Histopathology of valve tissue commonly accompanies microbiological testing when biopsy is performed. In cases of Bartonella endocarditis, visualization of the organism in tissue can be difficult, especially with prior antibiotic treatment. Bartonella spp. are not easily observed with routine stains, such as hematoxylin and eosin (H&E), Grocott-Gomori methenamine silver (GMS), or Gram stain (Table 1). Silver stains, such as Warthin-Starry, Steiner, or Dieterle, are preferred, but can be technically challenging to interpret due to high background and nonspecific silver deposition on reticulin or other fibers, mimicking the appearance of coccobacilli (14). Species-specific immunohistochemical stains are also available in specialized laboratories but suffer from poor sensitivity (9).
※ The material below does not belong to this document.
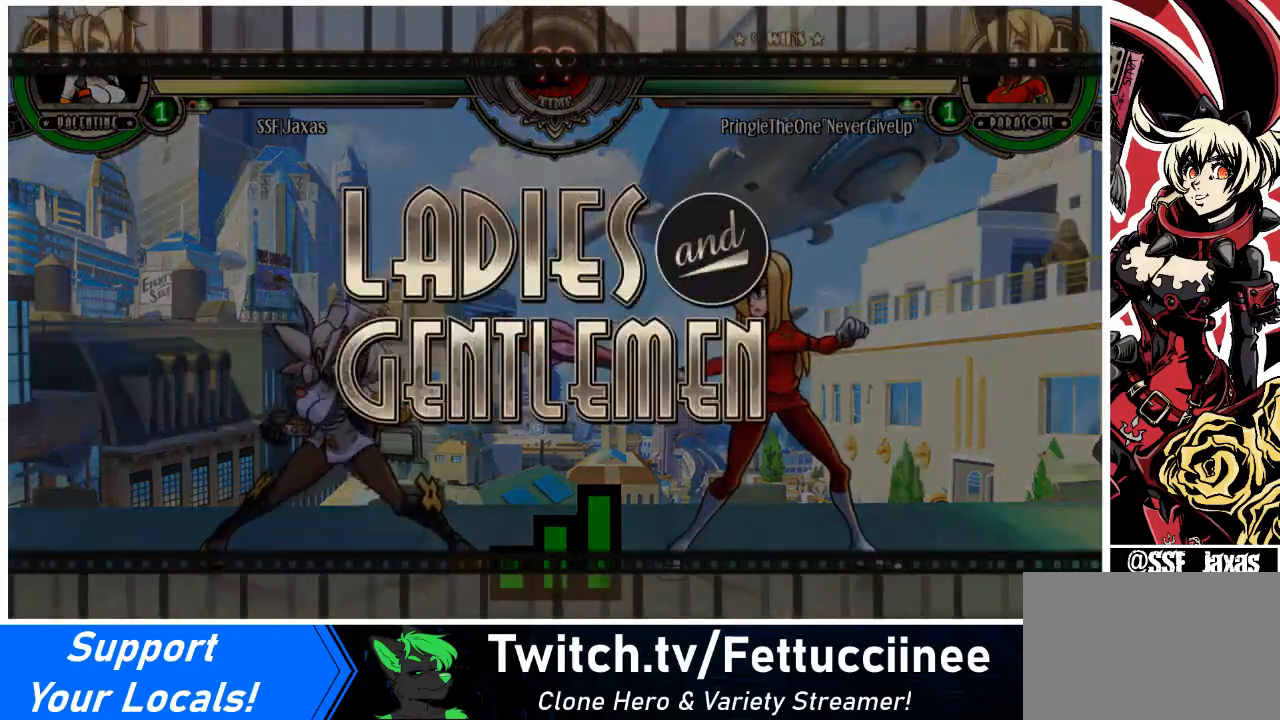
{"buttons": ["DPAD_DOWN", "DPAD_LEFT"], "events": [[66, "SQUARE", "down"], [200, "SQUARE", "up"], [267, "DPAD_LEFT", "down"], [267, "DPAD_RIGHT", "up"], [400, "DPAD_DOWN", "down"]]}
Finally, the positive c-ANCA result in this case deserves mention, as this finding is not uncommon in cases of Bartonella endocarditis. A 2016 case series of 50 patients demonstrated that among 24% of patients diagnosed with any infective endocarditis, 84% had a positive c-ANCA result and 74% of c-ANCA positive patients with infective endocarditis demonstrated renal failure (15). Furthermore, a 2014 case report and literature review of Bartonella endocarditis cases reported that 50% of the eight reviewed cases were c-ANCA positive (16). Although further research is needed to correlate c-ANCA results with infective endocarditis, a positive c-ANCA result may prompt providers to consider culture-negative endocarditis sooner, alongside a detailed clinical assessment and targeted diagnostic testing.

SELF-ASSESSMENT QUESTIONS

  1. Which of the following is the most sensitive noninvasive microbiologic assay for detection of suspected Bartonella spp. endocarditis?
    • a.
      Blood culture
    • b.
      Culture of heart valve tissue
    • c.
      Bartonella sp. IgG-specific serologic testing
    • d.
      Broad-range 16S PCR and sequencing from heart valve tissue
  1. A 63-year-old male originally from Brazil and now living in a homeless shelter presents to the emergency department with a fever, headache, rash, and bone pain in the shins, neck, and back. On examination, lice are visible on the patient’s clothes and hospital bed sheets. Which of the following is the most likely causative organism?
    • a.
      Bartonella henselae
    • b.
      Bartonella quintana
    • c.
      Bartonella bacilliformis
    • d.
      Bartonella alsatica
  1. Antibodies to which of the following pathogens can lead to cross-reactivity on serologic assays for detection of Bartonella sp. antibodies?
    • a.
      Anaplasma phagocytophilum
    • b.
      Brucella abortus
    • c.
      Coxiella burnetii
    • d.
      Treponema pallidum

For answers to the self-assessment questions and take-home points, see https://doi.org/10.1128/JCM.00123-19 in this issue.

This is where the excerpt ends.